• **Your objective**:
Every record must be given again word for word; no picture belongs in the copy.

##########

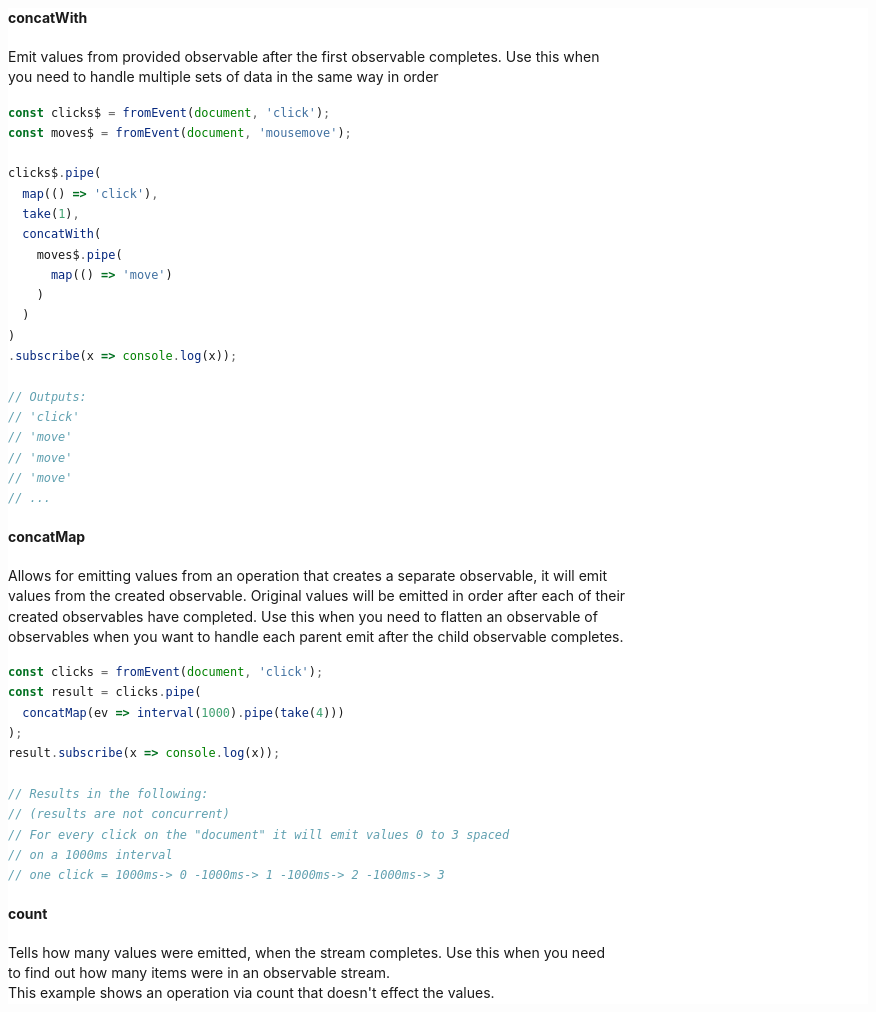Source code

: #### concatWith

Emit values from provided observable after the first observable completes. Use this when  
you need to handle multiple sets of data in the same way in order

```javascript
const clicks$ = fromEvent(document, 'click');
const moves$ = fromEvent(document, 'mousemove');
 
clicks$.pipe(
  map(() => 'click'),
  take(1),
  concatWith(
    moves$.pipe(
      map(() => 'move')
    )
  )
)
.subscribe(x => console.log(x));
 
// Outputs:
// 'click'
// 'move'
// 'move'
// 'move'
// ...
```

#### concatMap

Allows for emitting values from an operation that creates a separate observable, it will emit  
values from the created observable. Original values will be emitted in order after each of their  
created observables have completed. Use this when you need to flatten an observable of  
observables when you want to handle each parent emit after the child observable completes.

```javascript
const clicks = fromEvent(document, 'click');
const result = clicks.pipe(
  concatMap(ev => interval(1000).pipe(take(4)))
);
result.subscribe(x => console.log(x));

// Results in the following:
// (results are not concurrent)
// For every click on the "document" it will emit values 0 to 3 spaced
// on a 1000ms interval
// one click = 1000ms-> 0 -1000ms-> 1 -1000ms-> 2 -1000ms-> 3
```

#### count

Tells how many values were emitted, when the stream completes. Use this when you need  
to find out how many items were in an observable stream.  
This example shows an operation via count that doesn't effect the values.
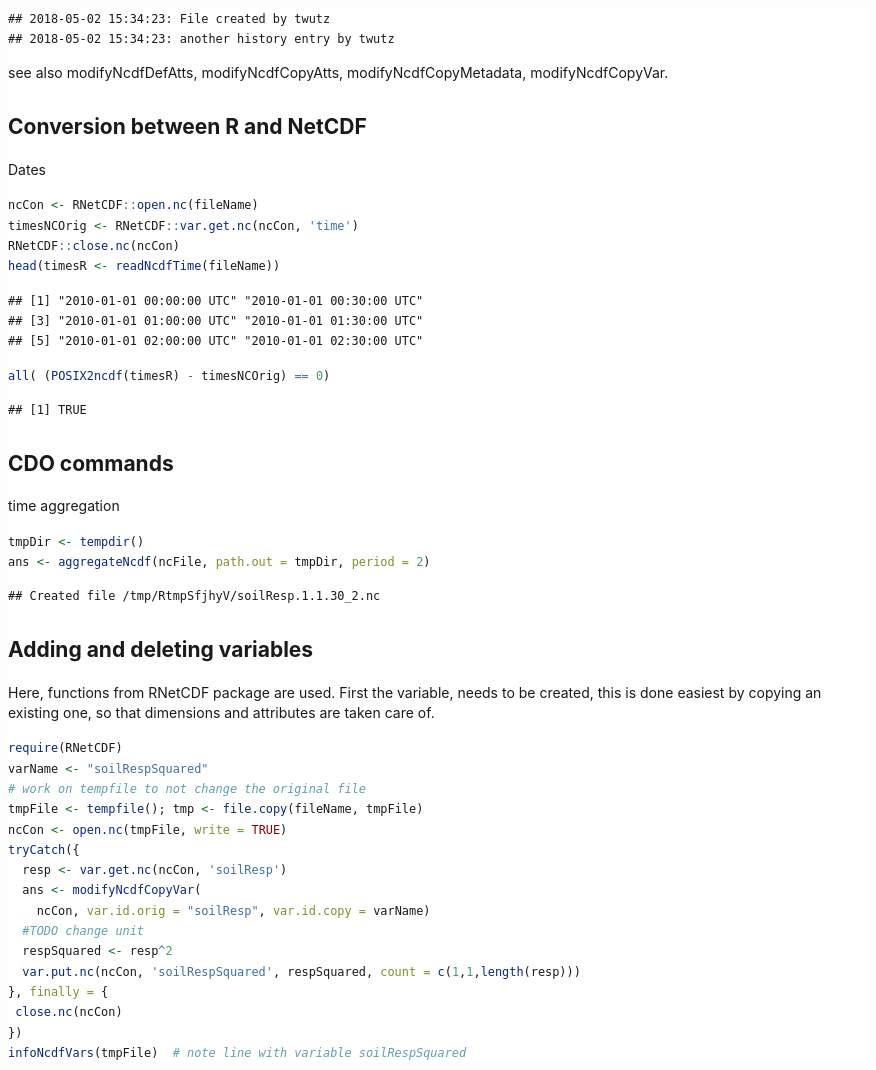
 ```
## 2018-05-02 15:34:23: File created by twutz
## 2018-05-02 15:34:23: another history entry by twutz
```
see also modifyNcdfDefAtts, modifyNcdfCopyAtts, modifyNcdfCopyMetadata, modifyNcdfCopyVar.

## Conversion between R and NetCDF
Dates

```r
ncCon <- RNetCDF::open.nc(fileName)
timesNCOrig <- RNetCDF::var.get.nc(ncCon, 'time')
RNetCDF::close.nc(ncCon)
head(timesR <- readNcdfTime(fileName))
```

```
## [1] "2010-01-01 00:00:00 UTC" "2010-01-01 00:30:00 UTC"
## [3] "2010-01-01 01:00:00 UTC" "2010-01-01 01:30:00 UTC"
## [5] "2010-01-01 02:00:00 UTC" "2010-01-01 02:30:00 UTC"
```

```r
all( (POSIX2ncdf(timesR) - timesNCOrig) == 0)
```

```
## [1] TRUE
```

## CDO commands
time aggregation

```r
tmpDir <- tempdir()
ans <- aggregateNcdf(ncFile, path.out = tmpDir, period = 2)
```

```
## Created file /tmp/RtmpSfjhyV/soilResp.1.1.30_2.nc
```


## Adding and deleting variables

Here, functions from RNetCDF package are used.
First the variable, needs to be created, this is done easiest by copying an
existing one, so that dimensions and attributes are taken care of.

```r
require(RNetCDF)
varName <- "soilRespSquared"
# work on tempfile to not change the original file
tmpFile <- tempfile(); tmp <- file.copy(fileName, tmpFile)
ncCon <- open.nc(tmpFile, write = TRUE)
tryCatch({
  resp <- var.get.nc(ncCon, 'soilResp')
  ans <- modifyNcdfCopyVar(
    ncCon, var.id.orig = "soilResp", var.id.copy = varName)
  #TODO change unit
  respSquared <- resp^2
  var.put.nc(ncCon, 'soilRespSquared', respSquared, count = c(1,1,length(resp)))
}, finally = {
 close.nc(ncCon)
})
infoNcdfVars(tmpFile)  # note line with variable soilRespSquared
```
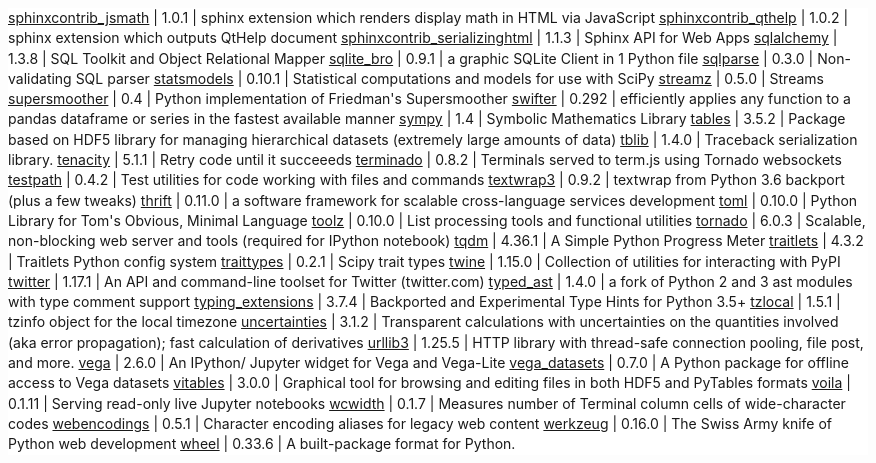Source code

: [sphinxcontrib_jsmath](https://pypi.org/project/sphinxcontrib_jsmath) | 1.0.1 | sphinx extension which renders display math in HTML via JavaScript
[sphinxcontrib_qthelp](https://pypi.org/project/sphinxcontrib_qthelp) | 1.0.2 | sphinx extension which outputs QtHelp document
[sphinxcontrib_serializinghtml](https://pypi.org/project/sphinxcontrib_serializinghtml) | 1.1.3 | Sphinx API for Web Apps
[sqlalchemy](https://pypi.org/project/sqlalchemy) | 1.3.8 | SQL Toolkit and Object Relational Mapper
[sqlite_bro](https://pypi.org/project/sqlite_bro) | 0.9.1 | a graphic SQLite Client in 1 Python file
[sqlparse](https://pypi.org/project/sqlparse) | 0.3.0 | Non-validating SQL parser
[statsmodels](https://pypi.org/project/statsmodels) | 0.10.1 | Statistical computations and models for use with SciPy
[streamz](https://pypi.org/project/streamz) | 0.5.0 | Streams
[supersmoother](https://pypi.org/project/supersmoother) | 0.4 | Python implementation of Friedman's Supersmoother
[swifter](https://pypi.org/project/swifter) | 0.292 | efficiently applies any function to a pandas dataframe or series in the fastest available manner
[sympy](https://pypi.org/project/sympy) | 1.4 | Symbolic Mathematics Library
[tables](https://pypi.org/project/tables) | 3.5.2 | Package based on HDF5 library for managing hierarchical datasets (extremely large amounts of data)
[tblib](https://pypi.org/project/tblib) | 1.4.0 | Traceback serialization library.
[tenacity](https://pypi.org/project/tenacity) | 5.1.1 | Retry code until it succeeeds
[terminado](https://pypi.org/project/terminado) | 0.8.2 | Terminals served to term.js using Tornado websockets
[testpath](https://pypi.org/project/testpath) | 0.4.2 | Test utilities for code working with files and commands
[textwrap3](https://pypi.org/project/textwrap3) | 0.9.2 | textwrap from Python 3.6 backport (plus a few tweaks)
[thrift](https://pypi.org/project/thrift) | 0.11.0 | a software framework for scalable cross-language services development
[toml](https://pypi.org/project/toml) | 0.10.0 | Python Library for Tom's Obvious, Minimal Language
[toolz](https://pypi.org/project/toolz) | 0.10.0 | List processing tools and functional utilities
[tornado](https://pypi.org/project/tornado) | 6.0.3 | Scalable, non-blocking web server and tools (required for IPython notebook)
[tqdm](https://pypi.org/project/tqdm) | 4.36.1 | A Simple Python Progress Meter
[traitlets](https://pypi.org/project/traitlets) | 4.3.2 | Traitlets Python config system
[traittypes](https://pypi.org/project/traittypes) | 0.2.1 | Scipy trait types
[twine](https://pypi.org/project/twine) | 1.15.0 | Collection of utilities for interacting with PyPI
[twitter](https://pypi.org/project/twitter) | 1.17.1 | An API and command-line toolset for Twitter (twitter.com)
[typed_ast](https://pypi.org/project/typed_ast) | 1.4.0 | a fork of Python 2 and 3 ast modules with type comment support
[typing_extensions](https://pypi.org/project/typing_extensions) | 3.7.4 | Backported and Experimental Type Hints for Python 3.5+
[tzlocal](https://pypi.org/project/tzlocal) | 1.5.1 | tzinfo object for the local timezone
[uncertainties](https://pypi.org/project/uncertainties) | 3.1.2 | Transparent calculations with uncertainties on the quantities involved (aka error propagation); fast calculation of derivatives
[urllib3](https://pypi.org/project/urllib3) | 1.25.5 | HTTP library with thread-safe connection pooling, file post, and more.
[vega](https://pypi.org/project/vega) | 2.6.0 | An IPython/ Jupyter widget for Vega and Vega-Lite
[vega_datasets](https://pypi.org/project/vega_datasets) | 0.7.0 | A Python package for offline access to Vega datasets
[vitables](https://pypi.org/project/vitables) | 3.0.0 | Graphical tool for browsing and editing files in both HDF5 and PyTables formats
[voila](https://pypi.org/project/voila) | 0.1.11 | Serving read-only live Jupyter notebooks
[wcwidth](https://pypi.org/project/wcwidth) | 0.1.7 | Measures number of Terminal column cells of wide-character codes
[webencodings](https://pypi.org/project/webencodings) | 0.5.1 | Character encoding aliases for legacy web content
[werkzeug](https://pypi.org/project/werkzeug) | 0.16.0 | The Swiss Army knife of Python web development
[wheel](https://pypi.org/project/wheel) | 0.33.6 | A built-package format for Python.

##########

• **Exercise result**:
Source code

: #### concatWith

Emit values from provided observable after the first observable completes. Use this when  
you need to handle multiple sets of data in the same way in order

```javascript
const clicks$ = fromEvent(document, 'click');
const moves$ = fromEvent(document, 'mousemove');
 
clicks$.pipe(
  map(() => 'click'),
  take(1),
  concatWith(
    moves$.pipe(
      map(() => 'move')
    )
  )
)
.subscribe(x => console.log(x));
 
// Outputs:
// 'click'
// 'move'
// 'move'
// 'move'
// ...
```

#### concatMap

Allows for emitting values from an operation that creates a separate observable, it will emit  
values from the created observable. Original values will be emitted in order after each of their  
created observables have completed. Use this when you need to flatten an observable of  
observables when you want to handle each parent emit after the child observable completes.

```javascript
const clicks = fromEvent(document, 'click');
const result = clicks.pipe(
  concatMap(ev => interval(1000).pipe(take(4)))
);
result.subscribe(x => console.log(x));

// Results in the following:
// (results are not concurrent)
// For every click on the "document" it will emit values 0 to 3 spaced
// on a 1000ms interval
// one click = 1000ms-> 0 -1000ms-> 1 -1000ms-> 2 -1000ms-> 3
```

#### count

Tells how many values were emitted, when the stream completes. Use this when you need  
to find out how many items were in an observable stream.  
This example shows an operation via count that doesn't effect the values.
 ```
## 2018-05-02 15:34:23: File created by twutz
## 2018-05-02 15:34:23: another history entry by twutz
```
see also modifyNcdfDefAtts, modifyNcdfCopyAtts, modifyNcdfCopyMetadata, modifyNcdfCopyVar.

## Conversion between R and NetCDF
Dates

```r
ncCon <- RNetCDF::open.nc(fileName)
timesNCOrig <- RNetCDF::var.get.nc(ncCon, 'time')
RNetCDF::close.nc(ncCon)
head(timesR <- readNcdfTime(fileName))
```

```
## [1] "2010-01-01 00:00:00 UTC" "2010-01-01 00:30:00 UTC"
## [3] "2010-01-01 01:00:00 UTC" "2010-01-01 01:30:00 UTC"
## [5] "2010-01-01 02:00:00 UTC" "2010-01-01 02:30:00 UTC"
```

```r
all( (POSIX2ncdf(timesR) - timesNCOrig) == 0)
```

```
## [1] TRUE
```

## CDO commands
time aggregation

```r
tmpDir <- tempdir()
ans <- aggregateNcdf(ncFile, path.out = tmpDir, period = 2)
```

```
## Created file /tmp/RtmpSfjhyV/soilResp.1.1.30_2.nc
```


## Adding and deleting variables

Here, functions from RNetCDF package are used.
First the variable, needs to be created, this is done easiest by copying an
existing one, so that dimensions and attributes are taken care of.

```r
require(RNetCDF)
varName <- "soilRespSquared"
# work on tempfile to not change the original file
tmpFile <- tempfile(); tmp <- file.copy(fileName, tmpFile)
ncCon <- open.nc(tmpFile, write = TRUE)
tryCatch({
  resp <- var.get.nc(ncCon, 'soilResp')
  ans <- modifyNcdfCopyVar(
    ncCon, var.id.orig = "soilResp", var.id.copy = varName)
  #TODO change unit
  respSquared <- resp^2
  var.put.nc(ncCon, 'soilRespSquared', respSquared, count = c(1,1,length(resp)))
}, finally = {
 close.nc(ncCon)
})
infoNcdfVars(tmpFile)  # note line with variable soilRespSquared
```
Source code

: [sphinxcontrib_jsmath](https://pypi.org/project/sphinxcontrib_jsmath) | 1.0.1 | sphinx extension which renders display math in HTML via JavaScript
[sphinxcontrib_qthelp](https://pypi.org/project/sphinxcontrib_qthelp) | 1.0.2 | sphinx extension which outputs QtHelp document
[sphinxcontrib_serializinghtml](https://pypi.org/project/sphinxcontrib_serializinghtml) | 1.1.3 | Sphinx API for Web Apps
[sqlalchemy](https://pypi.org/project/sqlalchemy) | 1.3.8 | SQL Toolkit and Object Relational Mapper
[sqlite_bro](https://pypi.org/project/sqlite_bro) | 0.9.1 | a graphic SQLite Client in 1 Python file
[sqlparse](https://pypi.org/project/sqlparse) | 0.3.0 | Non-validating SQL parser
[statsmodels](https://pypi.org/project/statsmodels) | 0.10.1 | Statistical computations and models for use with SciPy
[streamz](https://pypi.org/project/streamz) | 0.5.0 | Streams
[supersmoother](https://pypi.org/project/supersmoother) | 0.4 | Python implementation of Friedman's Supersmoother
[swifter](https://pypi.org/project/swifter) | 0.292 | efficiently applies any function to a pandas dataframe or series in the fastest available manner
[sympy](https://pypi.org/project/sympy) | 1.4 | Symbolic Mathematics Library
[tables](https://pypi.org/project/tables) | 3.5.2 | Package based on HDF5 library for managing hierarchical datasets (extremely large amounts of data)
[tblib](https://pypi.org/project/tblib) | 1.4.0 | Traceback serialization library.
[tenacity](https://pypi.org/project/tenacity) | 5.1.1 | Retry code until it succeeeds
[terminado](https://pypi.org/project/terminado) | 0.8.2 | Terminals served to term.js using Tornado websockets
[testpath](https://pypi.org/project/testpath) | 0.4.2 | Test utilities for code working with files and commands
[textwrap3](https://pypi.org/project/textwrap3) | 0.9.2 | textwrap from Python 3.6 backport (plus a few tweaks)
[thrift](https://pypi.org/project/thrift) | 0.11.0 | a software framework for scalable cross-language services development
[toml](https://pypi.org/project/toml) | 0.10.0 | Python Library for Tom's Obvious, Minimal Language
[toolz](https://pypi.org/project/toolz) | 0.10.0 | List processing tools and functional utilities
[tornado](https://pypi.org/project/tornado) | 6.0.3 | Scalable, non-blocking web server and tools (required for IPython notebook)
[tqdm](https://pypi.org/project/tqdm) | 4.36.1 | A Simple Python Progress Meter
[traitlets](https://pypi.org/project/traitlets) | 4.3.2 | Traitlets Python config system
[traittypes](https://pypi.org/project/traittypes) | 0.2.1 | Scipy trait types
[twine](https://pypi.org/project/twine) | 1.15.0 | Collection of utilities for interacting with PyPI
[twitter](https://pypi.org/project/twitter) | 1.17.1 | An API and command-line toolset for Twitter (twitter.com)
[typed_ast](https://pypi.org/project/typed_ast) | 1.4.0 | a fork of Python 2 and 3 ast modules with type comment support
[typing_extensions](https://pypi.org/project/typing_extensions) | 3.7.4 | Backported and Experimental Type Hints for Python 3.5+
[tzlocal](https://pypi.org/project/tzlocal) | 1.5.1 | tzinfo object for the local timezone
[uncertainties](https://pypi.org/project/uncertainties) | 3.1.2 | Transparent calculations with uncertainties on the quantities involved (aka error propagation); fast calculation of derivatives
[urllib3](https://pypi.org/project/urllib3) | 1.25.5 | HTTP library with thread-safe connection pooling, file post, and more.
[vega](https://pypi.org/project/vega) | 2.6.0 | An IPython/ Jupyter widget for Vega and Vega-Lite
[vega_datasets](https://pypi.org/project/vega_datasets) | 0.7.0 | A Python package for offline access to Vega datasets
[vitables](https://pypi.org/project/vitables) | 3.0.0 | Graphical tool for browsing and editing files in both HDF5 and PyTables formats
[voila](https://pypi.org/project/voila) | 0.1.11 | Serving read-only live Jupyter notebooks
[wcwidth](https://pypi.org/project/wcwidth) | 0.1.7 | Measures number of Terminal column cells of wide-character codes
[webencodings](https://pypi.org/project/webencodings) | 0.5.1 | Character encoding aliases for legacy web content
[werkzeug](https://pypi.org/project/werkzeug) | 0.16.0 | The Swiss Army knife of Python web development
[wheel](https://pypi.org/project/wheel) | 0.33.6 | A built-package format for Python.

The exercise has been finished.